Passage to read:
******

I have decided to write a diary of our time through the Coronavirus pandemic. To keep for the future. It’s such an unprecedented time and full of so many mixed feelings and events we have never encountered before it is hard to process it all.
It’s been a long time since I have written one of these, 5 months in fact. When Boris announced the end of most of the Covid restrictions and the return to some sort of semblance of normality. We all know the world did not go back to normal, but it has felt like our life has been a bit freer. We went on holiday, have seen friends and the children went back to school with absolutely no bubbles in September.
The black fog of covid was always lingering in the distance somewhere. From making the decision to limit the activities we did on the lead up to our holiday so we wouldn’t go into isolation, making sure to lateral flow before we went to my Great Grandma’s party. But I think the hardest has been the regular calls from the school. A cough of any calibre has meant children have been sent home to be tested, they have to stay home until a negative test is produced. I understand it and it is so so hard for schools to manage the ever-changing conditions. But it has meant my children, Logan, my eldest, in particular, has missed quite a bit of school.
Now we have the emergence of Omnicrom, a new more infectious variant. Early reports say it’s less severe but time will tell. What I do know is how covid is running rampant through our schools right not. With daily reports of high infections in my children’s classes and friend’s children’s classes and the highest infection rate at the moment is in the 5-7 year age group. My daughter (7), tested positive for Covid on Monday 6th and Sunday my 3-year-old also tested positive. What is so strange is that their symptoms are entirely different.
My daughter has had headaches and a mild fever for three evenings, and while this has passed now a week later she gets very tired. My 3-year-old son has mild, cold-like symptoms. At the moment, My husband, oldest son and I are all negative and taking daily lateral flow tests. My husband and I are triple jabbed and my son had covid last year, so there is hope that we may have immunity. If we test postive after Wednesday then we will have another Christmas in isolation.
I think the hardest thing about this is that Logan, my oldest son tested positive for covid at almost exactly this time last year. He went into isolation on the 8th, tested positive a few days later, and we went straight from being in isolation to a lockdown Christmas. I’m not sure I can bear to do it again. Although as I have said to my children, I have done it once, I can do it again. But let’s not lie, it was pretty miserable.
In my opinion, schools should have closed on Friday it is clearly whipping through primary schools because they are the largest unvaccinated group. To give them all a break, even if they visited friends in that period it will be in smaller groups. It’s sad and it’s hard, even without schools closing, it’s another festive season where parents are not allowed to go and see plays, nativities and concerts. Bo’s pre-school have closed early due to infections, so the nativity was cancelled, last year he was in isolation. It means he will never have a nursery nativity. I know there are much worse things in the world, but it has made me sad nevertheless.

******

Exercise data:
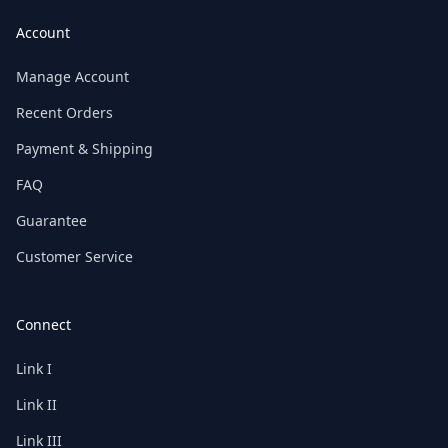
Account
Manage Account
Recent Orders
Payment & Shipping
FAQ
Guarantee
Customer Service
Connect
Link I
Link II
Link III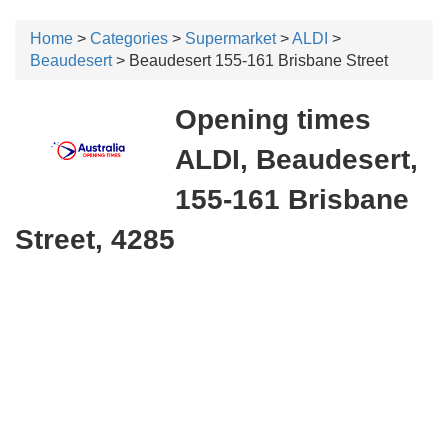
Home
>
Categories
>
Supermarket
>
ALDI
>
Beaudesert
> Beaudesert 155-161 Brisbane Street
Opening times
ALDI, Beaudesert,
155-161 Brisbane
Street, 4285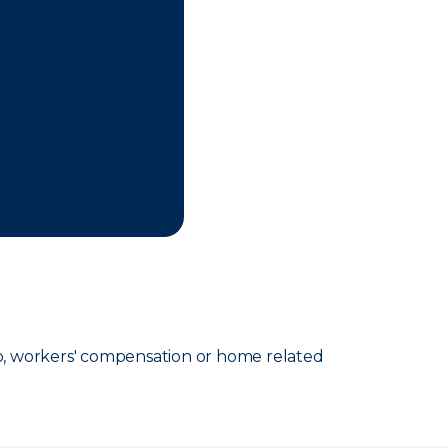
o, workers' compensation or home related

******

To do:
a - According to the Covid diary, which age group has the highest infection rate at the moment?
b - Pick up the Covid diary after its final sentence and continue it in the same voice.

Numbered responses:
a - The 5-7 year age group.

b -
My daughter is struggling in isolation again, being ill of course isn’t helping. But the idea of all the fun things her friends are doing at school is really upsetting her. I think she would do better if she knew everyone was at home. She’s a social child and does not do well without social interaction. She can come out of isolation for the last day of school so I will send her back in for that.
On top of this, we have the awful scandal where government ministers were partying last year, while the rest of us were locking down. People, myself included, are understandably furious and fed up with the utter disrespect. When people were dying alone, with relatives unable to visit them in their last hours. Women giving birth alone, or painfully losing babies with no support. People missing cancer treatment, I could go on. I personally think Boris needs to resign unfortunately it’s yet to happen.
So we’re facing the prospect of Christmas in isolation, although fingers crossed it will not happen. There are rumours of all sorts of things in the news like there always are. Today Sajid Javid refused to rule out the further school closures and it feels like some sort of horrid De Ja Vu. Have we not learned from last year? The promise is the fast rollout of the third vaccine, if they can do 1 million people a day between now and the end of December that would be pretty amazing. But this is not over until the whole world is vaccinated as we have seen with mutations.
A lot of us are in pandemic fatigue, we’re coming up fast at the two year anniversary. When we all naively thought it would all probably be over in a year. I googled how long the Spanish pandemic lasted and it was two years, so there is hope. But it’s clear to see we’re far from the end of this. A couple of weeks ago Logan said to me, Mum will we ever go back to normal, and I tried my best to answer honestly, but truly I do not know when that will happen. Soon, I hope, because I miss it.